Resuming Interrupted Workflows

After human input, you resume the graph:
# Human provides feedback
human_feedback = {
    "messages": [HumanMessage(content="Approved. Please proceed with the plan.")]
}

# Resume execution
final_result = app.invoke(human_feedback, config)
You can also update state manually before resuming:
app.update_state(config, {"approved": True, "human_notes": "Looks good"})

Interrupt State Persistence

Interrupts work seamlessly with checkpointing.

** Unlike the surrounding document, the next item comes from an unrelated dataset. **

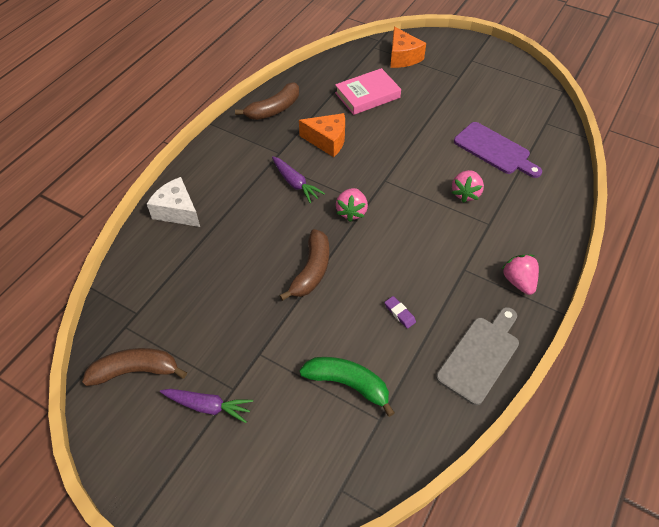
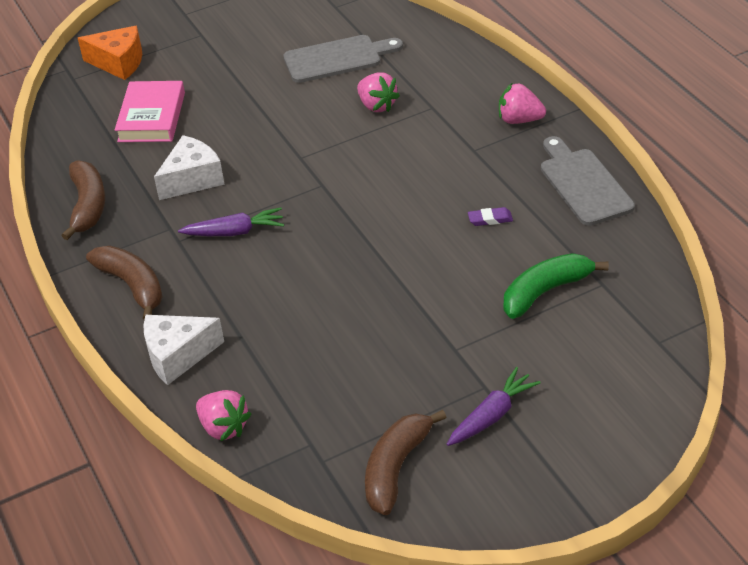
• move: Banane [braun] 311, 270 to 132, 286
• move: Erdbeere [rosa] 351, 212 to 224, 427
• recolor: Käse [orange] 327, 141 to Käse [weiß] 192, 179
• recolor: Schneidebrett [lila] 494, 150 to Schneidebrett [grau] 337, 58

The entire state is saved when interrupted.
# After interruption, you can inspect the full state
state_snapshot = app.get_state(config)

print("Current State:", state_snapshot.values)
print("Next Node:", state_snapshot.next)   # Which node is waiting
This allows you to build robust systems that can be paused for days and resumed later.

Interrupts with Checkpointing

from langgraph.checkpoint.sqlite import SqliteSaver

checkpointer = SqliteSaver.from_conn_string("checkpoints.db")

app = graph.compile(
    checkpointer=checkpointer,
    interrupt_before=["human_review", "final_approval"]
)
Now every thread ( thread_id ) maintains its own execution state, even across server restarts.

Manual Decision Systems

You can create sophisticated decision workflows:
def human_review_node(state: AgentState):
    # This node is never actually executed by the LLM
    # It acts as a breakpoint
    return {"messages": state["messages"]}   # Pass through

def route_after_review(state: AgentState):
    # Human would update state before resuming
    if state.get("approved", False):
        return "final_answer"
    else:
        return "agent"   # Send back for revision

Interrupts in Multi-Agent Systems

app = graph.compile(
    checkpointer=MemorySaver(),
    interrupt_before=[
        "research_approval", 
        "code_review", 
        "final_output"
    ]
)
This allows different human reviewers to approve different agent outputs in a multi-agent team.

Common Interrupt Mistakes

  • Forgetting to use a checkpointer (state is lost on interrupt)
  • Not handling the __interrupt__ signal properly
  • Placing interrupts in the wrong nodes
  • Not providing clear context to the human reviewer
  • Resuming without updating state correctly

Best Practices for Interrupts

  1. Always use a persistent checkpointer (MemorySaver, SqliteSaver, etc.)
  2. Place interrupts before sensitive or high-stakes nodes
  3. Provide rich context to the human when showing the interrupt state
  4. Design clear resumption logic
  5. Use meaningful node names for interrupt points (human_approval, content_moderation)
  6. Test both approval and rejection paths
  7. Log interrupt events for auditing
Example Production Pattern:
app = graph.compile(
    checkpointer=SqliteSaver.from_conn_string("checkpoints.db"),
    interrupt_before=["human_approval"]
)

# Run
result = app.invoke(inputs, config)

if "__interrupt__" in str(result):
    # Notify human via email/Slack/UI
    notify_human(result)
    
    # Wait for human response...
    human_input = get_human_feedback()
    
    # Resume
    app.invoke(human_input, config)
Interrupts turn autonomous agents into collaborative systems, combining the speed of AI with the judgment of humans.